Emil Kakkis: Yes. The patients, as we said before, a resolved essentially resolved the problems they had. I think that we’re continuing to evaluating him. He’s not redosed yet. We have to wait until his we will wait until his protein levels have resolved, which we will do at intervals and measure, but we’re encouraged how that’s gone and the second question was on — yes. So we’re planning that discussion shortly, and we’ll be presenting how to approach moving ahead with expansion cohorts in the U.S. And we’re expecting a good meeting. We think we’ve gotten good responses through discussions with them lately and I feel like there’s an opportunity to move ahead. But we still need to have that formal discussion in order to open up the protocol in the U.S., which we think will be important in being able to rapidly expand the study and put us in position to get a large enough amount of data to be confident about designing a Phase III.
Operator: And our next question comes from the line of Liisa Bayko from Evercore.
Liisa Bayko: Could you run through just with the change in — to the royalty. Can you just remind us of that? And how you’re seeing kind of the net profit from that changing is the royalty somewhat equivalent to what you’d be getting from the profit split, that would be helpful.
Emil Kakkis: Yes. So to be clear, you’re talking about the switch from a profit share with our partner, Kirin to the royalty period. Is that correct? That’s what you’re talking about?
Liisa Bayko: Yes. Exactly, yes.
Emil Kakkis: Well, in general, that crossover will essentially be even. There won’t be a significant change, really. The way we structured it originally made was actually pretty well modeled in terms of predicting what our share should be. So the 29%, the top tier of the royalty will cover and expect to cover some commercial costs. We are sharing some costs with them. But at this point, if you look at the total picture of how the profit share was designed and how this is — it’s pretty flat, pretty similar. And so we feel very good that you wouldn’t see a significant step off or change in the revenue stream. I don’t know if there’s anything more, Aaron, you don’t want to say to that.
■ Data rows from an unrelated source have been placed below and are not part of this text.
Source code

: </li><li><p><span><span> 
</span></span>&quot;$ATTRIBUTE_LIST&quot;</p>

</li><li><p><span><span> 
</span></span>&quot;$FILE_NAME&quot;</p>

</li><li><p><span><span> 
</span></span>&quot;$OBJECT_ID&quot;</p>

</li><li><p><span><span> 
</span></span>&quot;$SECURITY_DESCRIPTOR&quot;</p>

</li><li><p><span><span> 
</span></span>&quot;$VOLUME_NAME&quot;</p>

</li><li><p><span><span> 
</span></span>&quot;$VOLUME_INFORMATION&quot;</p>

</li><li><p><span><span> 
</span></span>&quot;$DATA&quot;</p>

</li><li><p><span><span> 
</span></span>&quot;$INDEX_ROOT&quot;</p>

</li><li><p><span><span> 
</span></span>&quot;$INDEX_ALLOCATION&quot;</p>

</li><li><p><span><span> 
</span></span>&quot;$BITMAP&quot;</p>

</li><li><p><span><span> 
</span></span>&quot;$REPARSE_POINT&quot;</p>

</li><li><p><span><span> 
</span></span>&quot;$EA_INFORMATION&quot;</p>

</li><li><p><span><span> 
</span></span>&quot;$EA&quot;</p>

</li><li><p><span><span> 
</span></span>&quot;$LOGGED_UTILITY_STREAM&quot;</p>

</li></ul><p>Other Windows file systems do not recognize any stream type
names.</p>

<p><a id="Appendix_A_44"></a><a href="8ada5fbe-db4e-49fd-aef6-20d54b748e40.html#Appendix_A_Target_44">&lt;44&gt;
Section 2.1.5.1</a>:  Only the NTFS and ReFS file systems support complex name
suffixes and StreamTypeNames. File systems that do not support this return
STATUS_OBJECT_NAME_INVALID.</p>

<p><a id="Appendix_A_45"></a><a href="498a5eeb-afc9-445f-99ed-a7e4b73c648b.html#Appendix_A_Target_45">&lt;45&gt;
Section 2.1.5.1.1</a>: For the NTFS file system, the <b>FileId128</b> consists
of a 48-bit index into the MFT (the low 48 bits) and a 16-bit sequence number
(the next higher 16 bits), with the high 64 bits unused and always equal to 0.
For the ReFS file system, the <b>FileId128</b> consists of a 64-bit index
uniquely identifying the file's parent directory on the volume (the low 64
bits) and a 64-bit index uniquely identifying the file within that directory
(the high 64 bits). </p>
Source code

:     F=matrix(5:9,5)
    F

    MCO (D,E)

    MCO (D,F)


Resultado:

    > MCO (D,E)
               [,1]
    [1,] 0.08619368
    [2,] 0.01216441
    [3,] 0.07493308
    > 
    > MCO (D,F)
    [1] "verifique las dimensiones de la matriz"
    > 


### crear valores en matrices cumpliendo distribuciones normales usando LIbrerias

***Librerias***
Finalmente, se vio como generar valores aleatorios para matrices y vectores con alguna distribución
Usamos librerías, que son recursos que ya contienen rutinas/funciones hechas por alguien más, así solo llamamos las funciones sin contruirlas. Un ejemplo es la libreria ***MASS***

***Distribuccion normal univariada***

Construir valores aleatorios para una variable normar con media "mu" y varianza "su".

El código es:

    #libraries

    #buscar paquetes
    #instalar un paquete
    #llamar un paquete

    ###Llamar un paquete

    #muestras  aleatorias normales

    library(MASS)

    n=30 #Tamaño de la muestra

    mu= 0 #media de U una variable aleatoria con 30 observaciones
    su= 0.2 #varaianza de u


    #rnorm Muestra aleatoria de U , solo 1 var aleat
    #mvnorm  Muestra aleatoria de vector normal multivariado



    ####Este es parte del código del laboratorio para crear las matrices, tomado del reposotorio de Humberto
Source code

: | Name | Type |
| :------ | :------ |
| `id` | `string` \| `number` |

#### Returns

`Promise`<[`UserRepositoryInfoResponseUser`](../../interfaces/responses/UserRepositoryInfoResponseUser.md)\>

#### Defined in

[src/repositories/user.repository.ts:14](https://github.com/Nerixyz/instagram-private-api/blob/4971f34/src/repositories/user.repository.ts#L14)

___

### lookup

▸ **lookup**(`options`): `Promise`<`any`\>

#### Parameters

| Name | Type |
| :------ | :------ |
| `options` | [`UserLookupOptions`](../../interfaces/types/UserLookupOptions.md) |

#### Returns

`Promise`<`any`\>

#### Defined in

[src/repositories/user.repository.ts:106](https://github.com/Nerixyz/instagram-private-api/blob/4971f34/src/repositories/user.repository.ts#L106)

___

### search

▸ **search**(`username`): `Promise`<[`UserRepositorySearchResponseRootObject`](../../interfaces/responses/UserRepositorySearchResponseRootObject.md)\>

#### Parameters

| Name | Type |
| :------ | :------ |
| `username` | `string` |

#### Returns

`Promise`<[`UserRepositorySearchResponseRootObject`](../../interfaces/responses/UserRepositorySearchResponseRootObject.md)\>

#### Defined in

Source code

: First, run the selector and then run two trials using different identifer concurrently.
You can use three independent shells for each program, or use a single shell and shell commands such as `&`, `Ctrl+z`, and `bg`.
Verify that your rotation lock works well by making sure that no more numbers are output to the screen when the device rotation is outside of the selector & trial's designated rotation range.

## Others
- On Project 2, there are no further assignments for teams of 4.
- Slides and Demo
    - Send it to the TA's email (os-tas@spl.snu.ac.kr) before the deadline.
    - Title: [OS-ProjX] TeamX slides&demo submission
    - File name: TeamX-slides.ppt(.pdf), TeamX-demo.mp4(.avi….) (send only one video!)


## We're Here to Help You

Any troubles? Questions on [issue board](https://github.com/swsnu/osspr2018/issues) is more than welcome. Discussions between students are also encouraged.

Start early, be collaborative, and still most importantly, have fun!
Emil Kakkis: No, that was well summarized. Thanks, Emil.
Operator: Our next question comes from the line of Anupam Rama from JPMorgan.
Anupam Rama: Two quick ones from me. Following up on Tazeen’s question on UX111 and MPS III has been meeting with the FDA been calendared? And maybe walk us through the scenarios that could play out here. And if you are able to go with an accelerated path forward for that program, is there any read-through to your broader gene therapy programs. And then question two, maybe could you expand on the statement in the press release that with GTX-102. There continues to be a dose and time-dependent clinical activity in the population. And maybe if you could provide any type of color on what type of benefit you’re seeing over what time period? That would be helpful.
Emil Kakkis: Yes. Normally, with regulatory authority discussions, we don’t precisely put out the exact timing of meetings and events that degree the meeting is set, and we’re planning to meet with them shortly. But does the point of the meeting is that the FDA had already agreed on a clinical endpoint and with a longer period of time to evaluate. However, of late, they have started showing some acceptance of heparan sulfate as that is predictive. And we believe in our public discussion with Peter Marks and in other settings as the heparan sulfate marker may be possible as the primary, which would allow us to file earlier than waiting for the clinical data. So our discussion will focus on can we use heparan sulfate of the particular high-quality assay that’s being used for purposes of filing with a commitment to complete the clinical follow-up data, of course, to verify the clinical benefit.